Task brief:
From the entries below, keep only the lines that contain the string "slice" and copy each one. Matching is case-sensitive.

Dataset entries
>>>>>

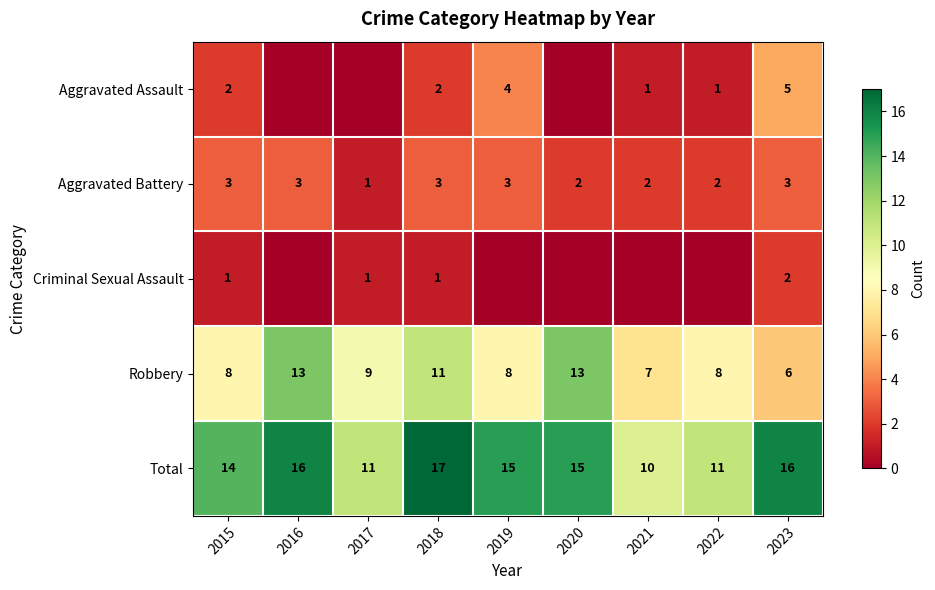

True or false: Total has a value of 15 at 2020.

True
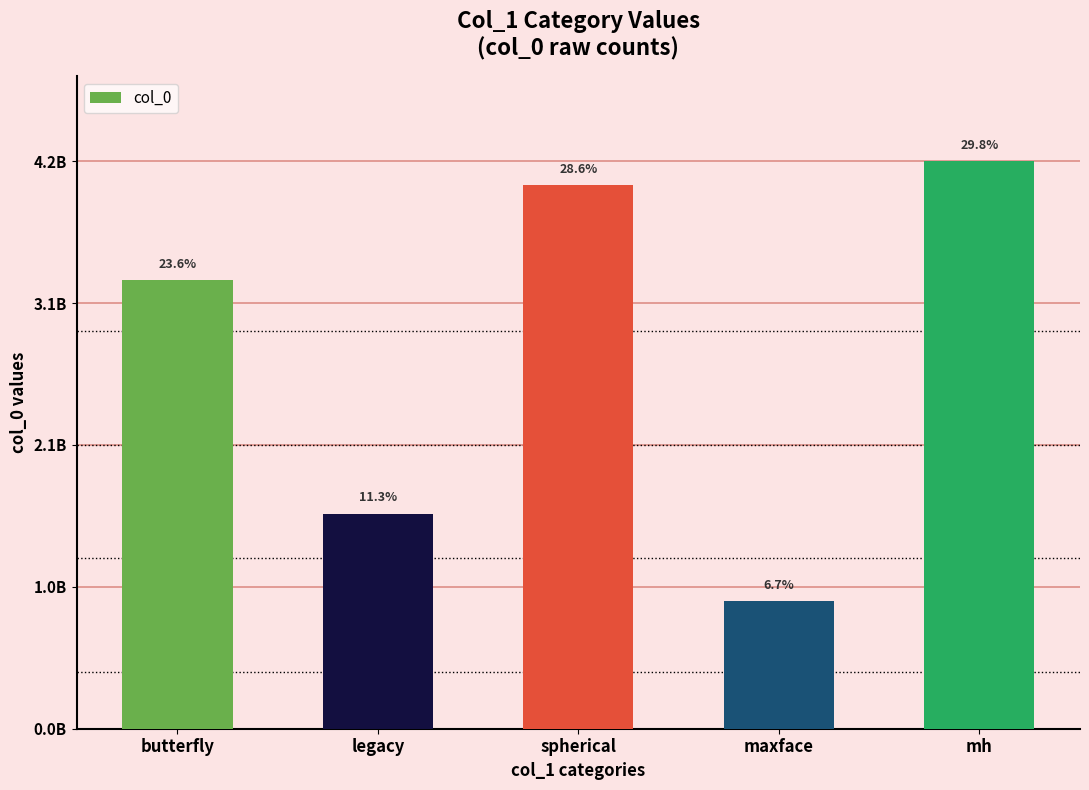

Does the chart contain any negative values?

No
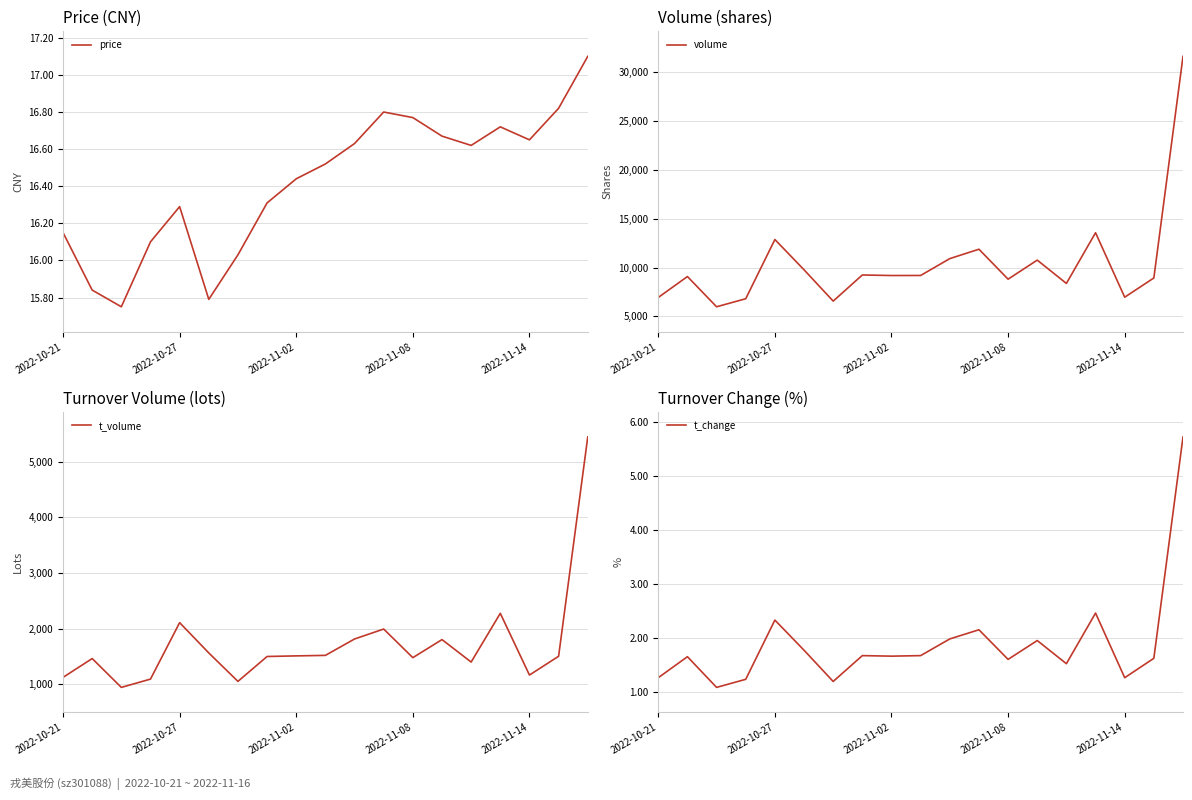

At 10, list the series in order from smallest to largest.

t_change, price, t_volume, volume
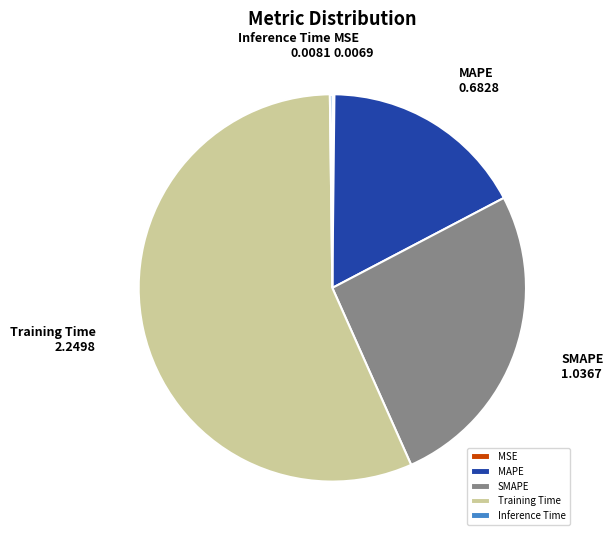

The SMAPE slice represents 26% of the pie. True or false?

True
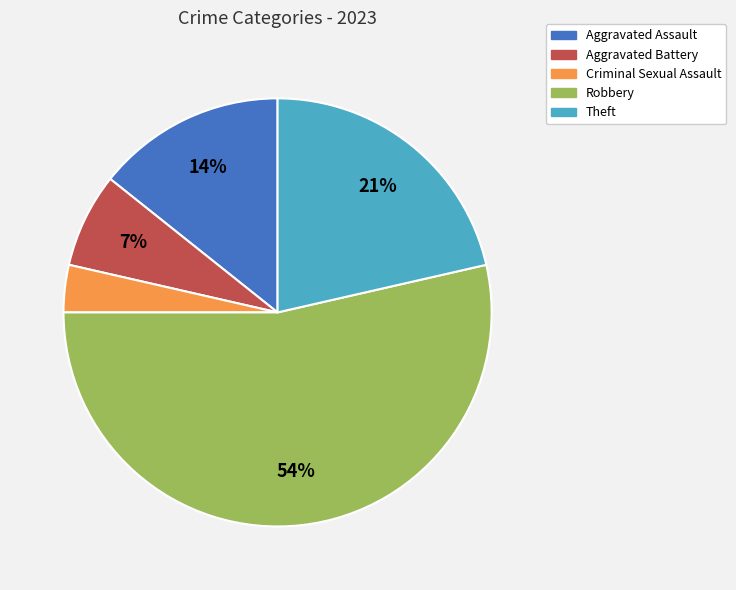

Is the sum of Criminal Sexual Assault and Aggravated Assault greater than half?

No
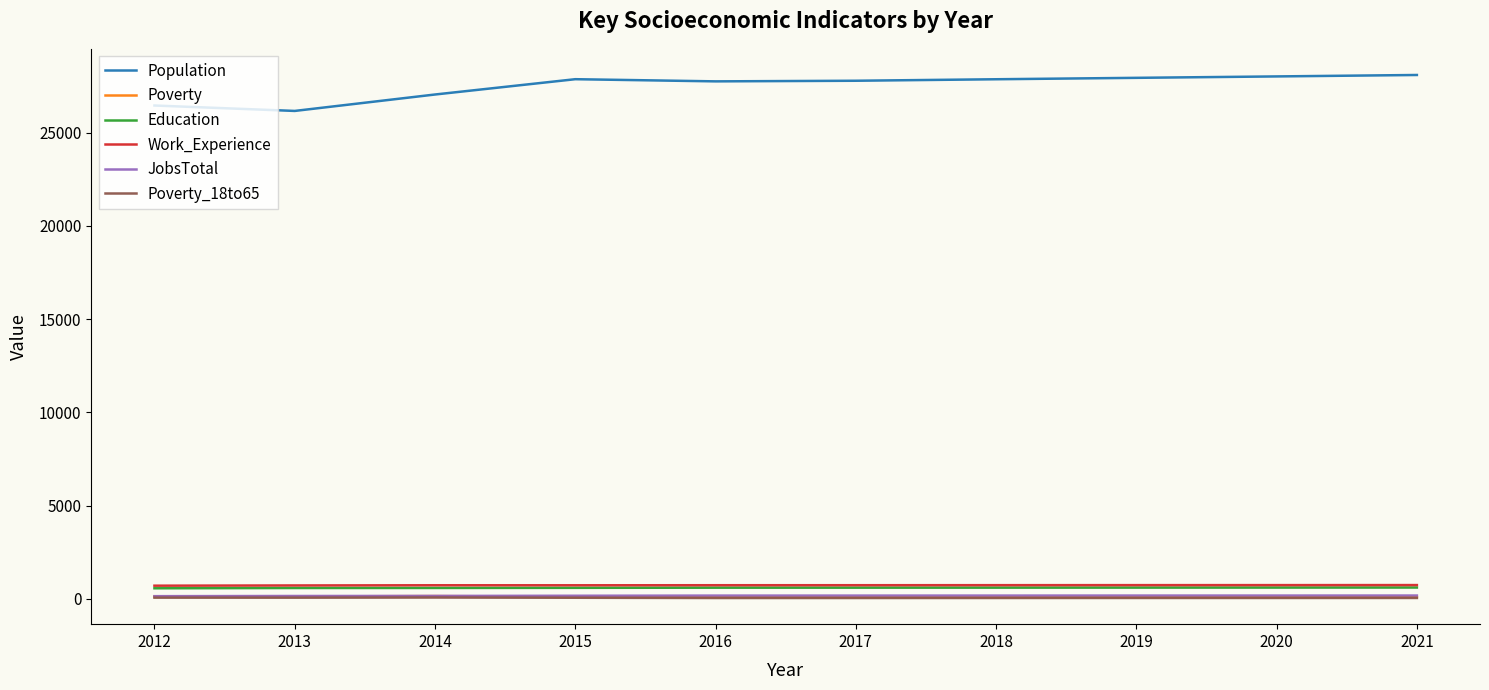

True or false: Poverty_18to65 and Population cross at least once.

False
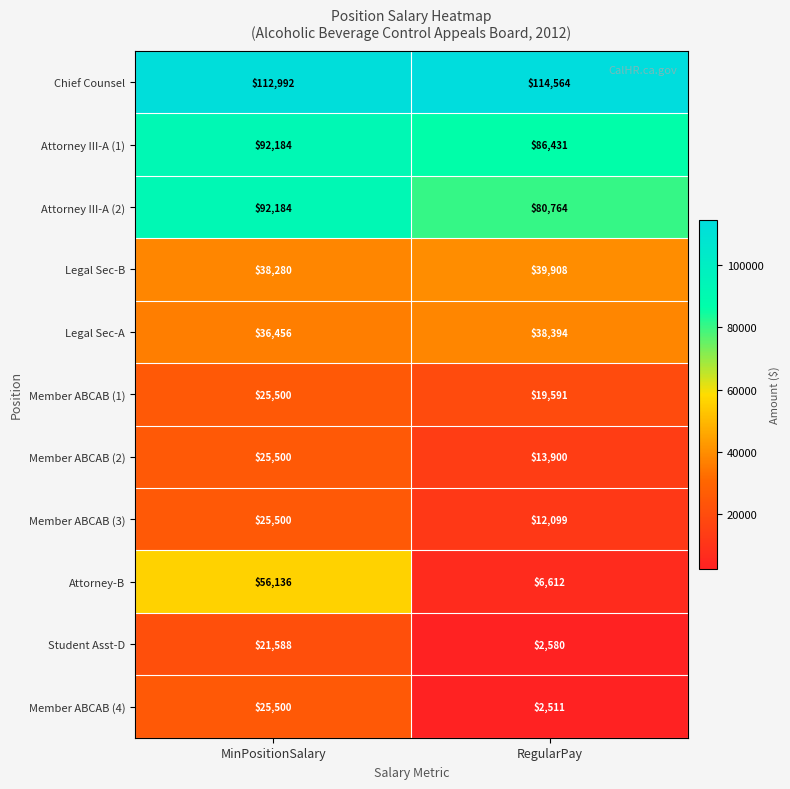

How many values in the Attorney-B series are below 56136?

1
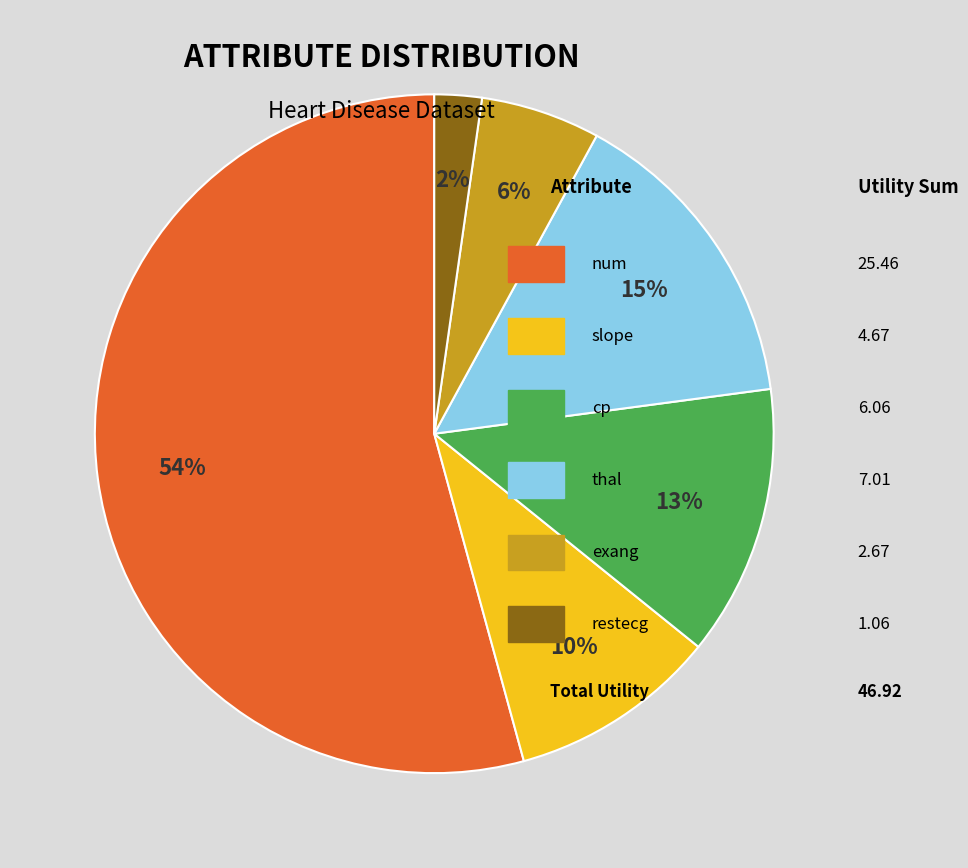

Is there a majority slice in this chart?

Yes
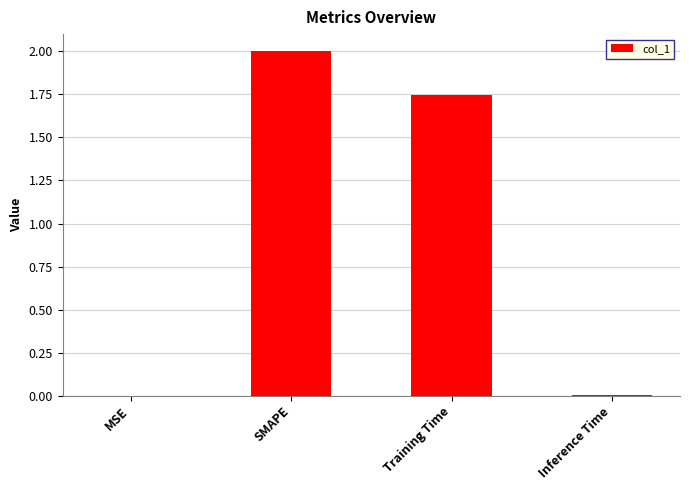

Is it true that the value at SMAPE is 0.8?

False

<<<<<

Answer section:
The SMAPE slice represents 26% of the pie. True or false?
Is there a majority slice in this chart?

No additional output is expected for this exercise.